In this case, the more things
change, the less they are the
same. Just beyond that area,
the land leads down into the
military-graves section; which
dates back to the Civil War,
when the very famous Elmira
Prison Camp housed thousands
of Confederate prisoners, often
in horrific and quite miserable
conditions. As they died, they
were carted off, and buried here.
It only later then became a
formalized,  'military' memorial
ground, with rows of graves and
crosses from each succeeding war.
It was progressively more and
more crazy for me to be exposed
to.
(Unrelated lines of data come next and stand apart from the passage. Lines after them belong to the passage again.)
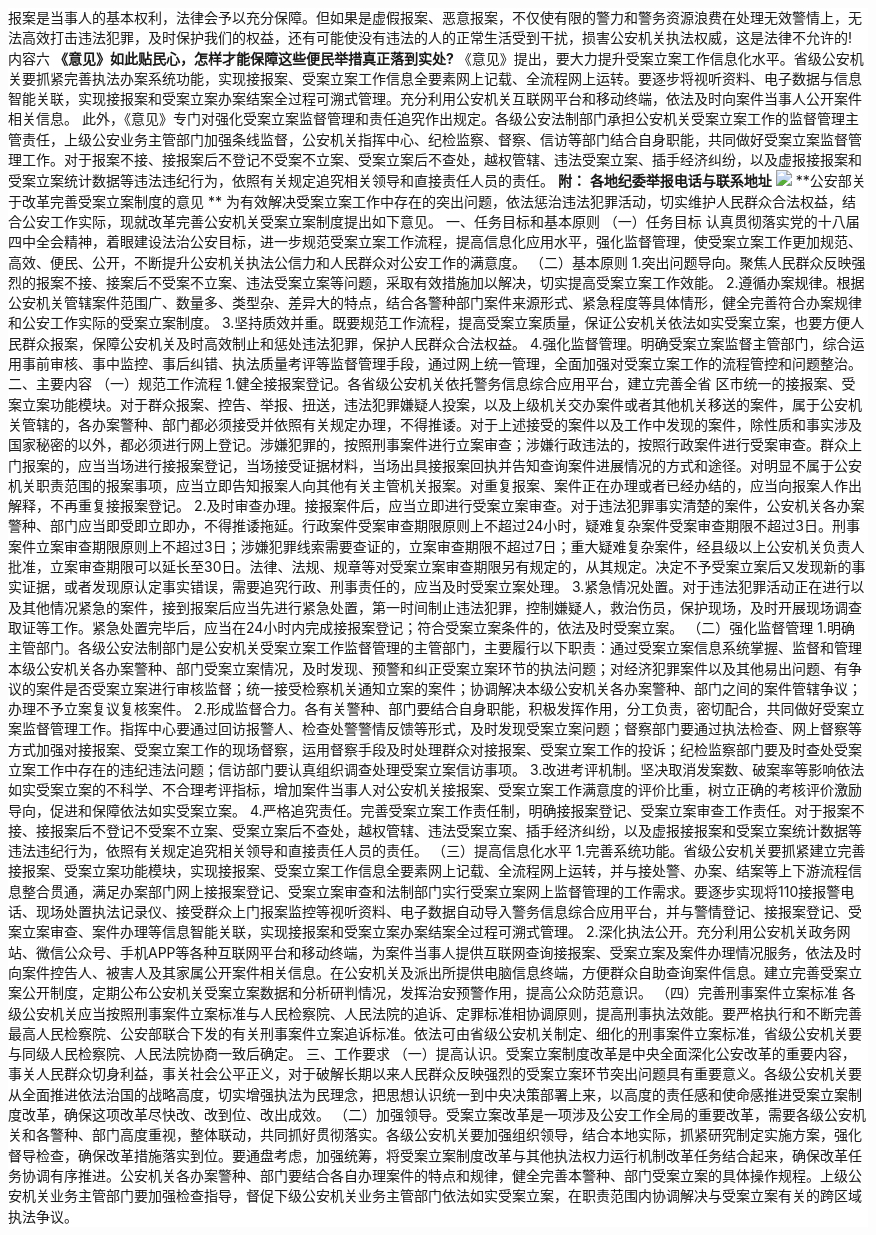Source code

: 报案是当事人的基本权利，法律会予以充分保障。但如果是虚假报案、恶意报案，不仅使有限的警力和警务资源浪费在处理无效警情上，无法高效打击违法犯罪，及时保护我们的权益，还有可能使没有违法的人的正常生活受到干扰，损害公安机关执法权威，这是法律不允许的!
内容六
**《意见》如此贴民心，怎样才能保障这些便民举措真正落到实处?**
《意见》提出，要大力提升受案立案工作信息化水平。省级公安机关要抓紧完善执法办案系统功能，实现接报案、受案立案工作信息全要素网上记载、全流程网上运转。要逐步将视听资料、电子数据与信息智能关联，实现接报案和受案立案办案结案全过程可溯式管理。充分利用公安机关互联网平台和移动终端，依法及时向案件当事人公开案件相关信息。
此外，《意见》专门对强化受案立案监督管理和责任追究作出规定。各级公安法制部门承担公安机关受案立案工作的监督管理主管责任，上级公安业务主管部门加强条线监督，公安机关指挥中心、纪检监察、督察、信访等部门结合自身职能，共同做好受案立案监督管理工作。对于报案不接、接报案后不登记不受案不立案、受案立案后不查处，越权管辖、违法受案立案、插手经济纠纷，以及虚报接报案和受案立案统计数据等违法违纪行为，依照有关规定追究相关领导和直接责任人员的责任。
**附：**
**各地纪委举报电话与联系地址**
![]({{site.baseurl}}/postimg/L6usUGPiatBRpA4iaOcYhXjSn80tb2qUXBPIvRUSIibwaWymSibiaNH3Lby9MsWgo1JuZA9rZqQwS9V5V4YR9gvpLCg.jpeg)
**公安部关于改革完善受案立案制度的意见
**
为有效解决受案立案工作中存在的突出问题，依法惩治违法犯罪活动，切实维护人民群众合法权益，结合公安工作实际，现就改革完善公安机关受案立案制度提出如下意见。
一、任务目标和基本原则
（一）任务目标
认真贯彻落实党的十八届四中全会精神，着眼建设法治公安目标，进一步规范受案立案工作流程，提高信息化应用水平，强化监督管理，使受案立案工作更加规范、高效、便民、公开，不断提升公安机关执法公信力和人民群众对公安工作的满意度。
（二）基本原则
1.突出问题导向。聚焦人民群众反映强烈的报案不接、接案后不受案不立案、违法受案立案等问题，采取有效措施加以解决，切实提高受案立案工作效能。
2.遵循办案规律。根据公安机关管辖案件范围广、数量多、类型杂、差异大的特点，结合各警种部门案件来源形式、紧急程度等具体情形，健全完善符合办案规律和公安工作实际的受案立案制度。
3.坚持质效并重。既要规范工作流程，提高受案立案质量，保证公安机关依法如实受案立案，也要方便人民群众报案，保障公安机关及时高效制止和惩处违法犯罪，保护人民群众合法权益。
4.强化监督管理。明确受案立案监督主管部门，综合运用事前审核、事中监控、事后纠错、执法质量考评等监督管理手段，通过网上统一管理，全面加强对受案立案工作的流程管控和问题整治。
二、主要内容
（一）规范工作流程
1.健全接报案登记。各省级公安机关依托警务信息综合应用平台，建立完善全省
区市统一的接报案、受案立案功能模块。对于群众报案、控告、举报、扭送，违法犯罪嫌疑人投案，以及上级机关交办案件或者其他机关移送的案件，属于公安机关管辖的，各办案警种、部门都必须接受并依照有关规定办理，不得推诿。对于上述接受的案件以及工作中发现的案件，除性质和事实涉及国家秘密的以外，都必须进行网上登记。涉嫌犯罪的，按照刑事案件进行立案审查；涉嫌行政违法的，按照行政案件进行受案审查。群众上门报案的，应当当场进行接报案登记，当场接受证据材料，当场出具接报案回执并告知查询案件进展情况的方式和途径。对明显不属于公安机关职责范围的报案事项，应当立即告知报案人向其他有关主管机关报案。对重复报案、案件正在办理或者已经办结的，应当向报案人作出解释，不再重复接报案登记。
2.及时审查办理。接报案件后，应当立即进行受案立案审查。对于违法犯罪事实清楚的案件，公安机关各办案警种、部门应当即受即立即办，不得推诿拖延。行政案件受案审查期限原则上不超过24小时，疑难复杂案件受案审查期限不超过3日。刑事案件立案审查期限原则上不超过3日；涉嫌犯罪线索需要查证的，立案审查期限不超过7日；重大疑难复杂案件，经县级以上公安机关负责人批准，立案审查期限可以延长至30日。法律、法规、规章等对受案立案审查期限另有规定的，从其规定。决定不予受案立案后又发现新的事实证据，或者发现原认定事实错误，需要追究行政、刑事责任的，应当及时受案立案处理。
3.紧急情况处置。对于违法犯罪活动正在进行以及其他情况紧急的案件，接到报案后应当先进行紧急处置，第一时间制止违法犯罪，控制嫌疑人，救治伤员，保护现场，及时开展现场调查取证等工作。紧急处置完毕后，应当在24小时内完成接报案登记；符合受案立案条件的，依法及时受案立案。
（二）强化监督管理
1.明确主管部门。各级公安法制部门是公安机关受案立案工作监督管理的主管部门，主要履行以下职责：通过受案立案信息系统掌握、监督和管理本级公安机关各办案警种、部门受案立案情况，及时发现、预警和纠正受案立案环节的执法问题；对经济犯罪案件以及其他易出问题、有争议的案件是否受案立案进行审核监督；统一接受检察机关通知立案的案件；协调解决本级公安机关各办案警种、部门之间的案件管辖争议；办理不予立案复议复核案件。
2.形成监督合力。各有关警种、部门要结合自身职能，积极发挥作用，分工负责，密切配合，共同做好受案立案监督管理工作。指挥中心要通过回访报警人、检查处警警情反馈等形式，及时发现受案立案问题；督察部门要通过执法检查、网上督察等方式加强对接报案、受案立案工作的现场督察，运用督察手段及时处理群众对接报案、受案立案工作的投诉；纪检监察部门要及时查处受案立案工作中存在的违纪违法问题；信访部门要认真组织调查处理受案立案信访事项。
3.改进考评机制。坚决取消发案数、破案率等影响依法如实受案立案的不科学、不合理考评指标，增加案件当事人对公安机关接报案、受案立案工作满意度的评价比重，树立正确的考核评价激励导向，促进和保障依法如实受案立案。
4.严格追究责任。完善受案立案工作责任制，明确接报案登记、受案立案审查工作责任。对于报案不接、接报案后不登记不受案不立案、受案立案后不查处，越权管辖、违法受案立案、插手经济纠纷，以及虚报接报案和受案立案统计数据等违法违纪行为，依照有关规定追究相关领导和直接责任人员的责任。
（三）提高信息化水平
1.完善系统功能。省级公安机关要抓紧建立完善接报案、受案立案功能模块，实现接报案、受案立案工作信息全要素网上记载、全流程网上运转，并与接处警、办案、结案等上下游流程信息整合贯通，满足办案部门网上接报案登记、受案立案审查和法制部门实行受案立案网上监督管理的工作需求。要逐步实现将110接报警电话、现场处置执法记录仪、接受群众上门报案监控等视听资料、电子数据自动导入警务信息综合应用平台，并与警情登记、接报案登记、受案立案审查、案件办理等信息智能关联，实现接报案和受案立案办案结案全过程可溯式管理。
2.深化执法公开。充分利用公安机关政务网站、微信公众号、手机APP等各种互联网平台和移动终端，为案件当事人提供互联网查询接报案、受案立案及案件办理情况服务，依法及时向案件控告人、被害人及其家属公开案件相关信息。在公安机关及派出所提供电脑信息终端，方便群众自助查询案件信息。建立完善受案立案公开制度，定期公布公安机关受案立案数据和分析研判情况，发挥治安预警作用，提高公众防范意识。
（四）完善刑事案件立案标准
各级公安机关应当按照刑事案件立案标准与人民检察院、人民法院的追诉、定罪标准相协调原则，提高刑事执法效能。要严格执行和不断完善最高人民检察院、公安部联合下发的有关刑事案件立案追诉标准。依法可由省级公安机关制定、细化的刑事案件立案标准，省级公安机关要与同级人民检察院、人民法院协商一致后确定。
三、工作要求
（一）提高认识。受案立案制度改革是中央全面深化公安改革的重要内容，事关人民群众切身利益，事关社会公平正义，对于破解长期以来人民群众反映强烈的受案立案环节突出问题具有重要意义。各级公安机关要从全面推进依法治国的战略高度，切实增强执法为民理念，把思想认识统一到中央决策部署上来，以高度的责任感和使命感推进受案立案制度改革，确保这项改革尽快改、改到位、改出成效。
（二）加强领导。受案立案改革是一项涉及公安工作全局的重要改革，需要各级公安机关和各警种、部门高度重视，整体联动，共同抓好贯彻落实。各级公安机关要加强组织领导，结合本地实际，抓紧研究制定实施方案，强化督导检查，确保改革措施落实到位。要通盘考虑，加强统筹，将受案立案制度改革与其他执法权力运行机制改革任务结合起来，确保改革任务协调有序推进。公安机关各办案警种、部门要结合各自办理案件的特点和规律，健全完善本警种、部门受案立案的具体操作规程。上级公安机关业务主管部门要加强检查指导，督促下级公安机关业务主管部门依法如实受案立案，在职责范围内协调解决与受案立案有关的跨区域执法争议。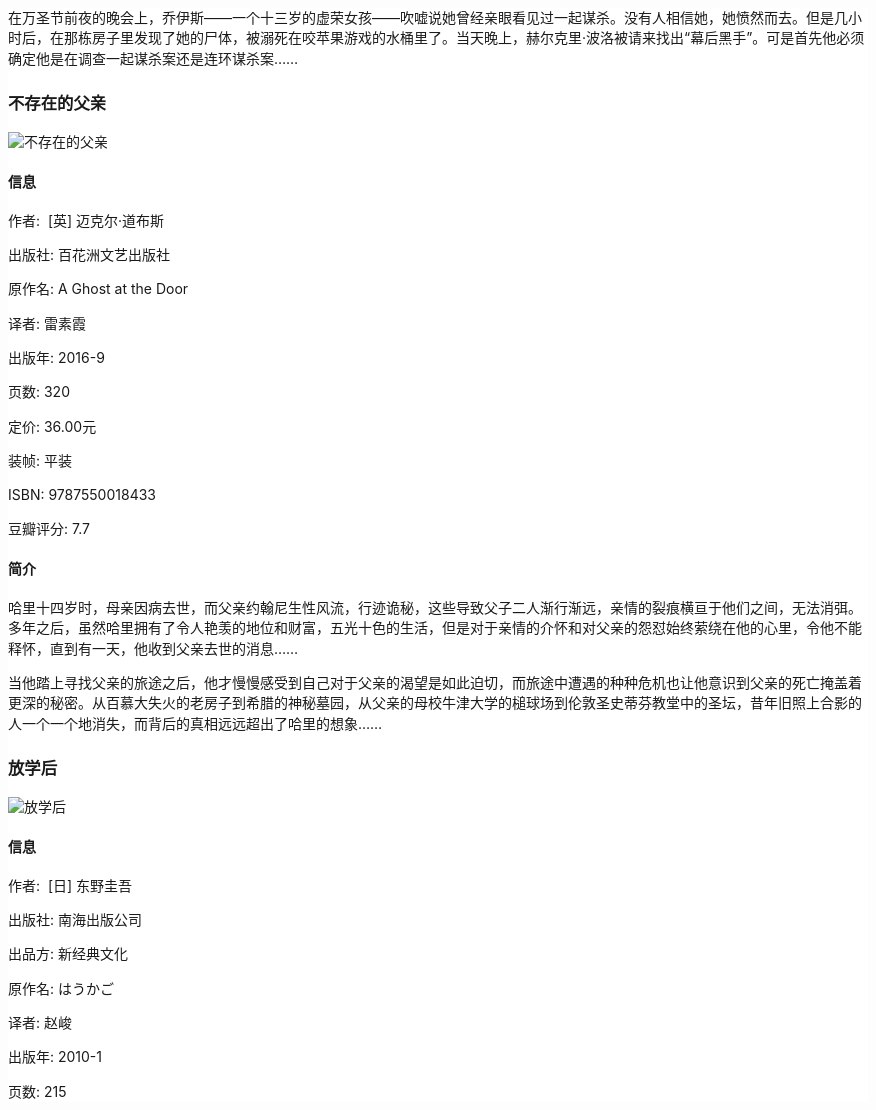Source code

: 在万圣节前夜的晚会上，乔伊斯——一个十三岁的虚荣女孩——吹嘘说她曾经亲眼看见过一起谋杀。没有人相信她，她愤然而去。但是几小时后，在那栋房子里发现了她的尸体，被溺死在咬苹果游戏的水桶里了。当天晚上，赫尔克里·波洛被请来找出“幕后黑手”。可是首先他必须确定他是在调查一起谋杀案还是连环谋杀案……



### 不存在的父亲

![不存在的父亲](https://img3.doubanio.com/view/subject/l/public/s28972605.jpg)

#### 信息

作者:  [英] 迈克尔·道布斯 

出版社: 百花洲文艺出版社 

原作名: A Ghost at the Door 

译者: 雷素霞 

出版年: 2016-9 

页数: 320 

定价: 36.00元 

装帧: 平装 

ISBN: 9787550018433

豆瓣评分: 7.7

#### 简介

哈里十四岁时，母亲因病去世，而父亲约翰尼生性风流，行迹诡秘，这些导致父子二人渐行渐远，亲情的裂痕横亘于他们之间，无法消弭。多年之后，虽然哈里拥有了令人艳羡的地位和财富，五光十色的生活，但是对于亲情的介怀和对父亲的怨怼始终萦绕在他的心里，令他不能释怀，直到有一天，他收到父亲去世的消息……



当他踏上寻找父亲的旅途之后，他才慢慢感受到自己对于父亲的渴望是如此迫切，而旅途中遭遇的种种危机也让他意识到父亲的死亡掩盖着更深的秘密。从百慕大失火的老房子到希腊的神秘墓园，从父亲的母校牛津大学的槌球场到伦敦圣史蒂芬教堂中的圣坛，昔年旧照上合影的人一个一个地消失，而背后的真相远远超出了哈里的想象……



### 放学后

![放学后](https://img3.doubanio.com/view/subject/l/public/s4066862.jpg)

#### 信息

作者:  [日] 东野圭吾 

出版社: 南海出版公司 

出品方: 新经典文化 

原作名: はうかご 

译者: 赵峻 

出版年: 2010-1 

页数: 215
The black people of Elmira,
unlike so many, say, Manhattan
people now who are of a direct
and obvious African lineage,
were just 'Southern' blacks. The
kind of almost cliched 'old'
American blacks, the people
of whom you just KNEW were
descended from old-line slaves.
It was incredibly curious to me,
and rich and vital too, bespeaking
as it did some old, American
dedication to brute subservience
and power against others. In
that context, even Elmira must
have seemed as a great relief to
those coming North and ending
here. Good things come, perhaps,
in bad packages? I was reading
once about that old, black, shuffling
character type, the sort of cliched
and cartoon'd black person you
used to see (no more), 'Step'n Fetchit'
my mother used to call it. I think
that was a real person too; not
sure. Anyway, in this reading I
found a remarkable thing, and
it applied perfectly to the sort of
displaced, lazy-seeming black
people held by Elmira : All 
through the 1840's, etc., that 
entire period up through the 
Civil War era and some, in the
northern population of escaped
slaves and Fugitive Slave Law
abscondees, NYC, Philadelphia
and the rest, runaway'd blacks,
and ALL blacks (NYC had 
about 4,000 regular, legal
'freeman' blacks too) they were
in constant danger of being
picked up off the street, slave
history or not, had taken by
fugitive slave agents, back to
the South, labeled as runaways,
even if they'd never been, and
'sold' at auction market back
into slavery, and then transported
again to the deep south of Alabama
and Mississippi, where all this
was common. That fearsome, 
shuffling, stooped, dumb and
quietly furtive gait they projected,
in reality, was a means of caution
for them; constantly watching and in
fear of agents and white collectors.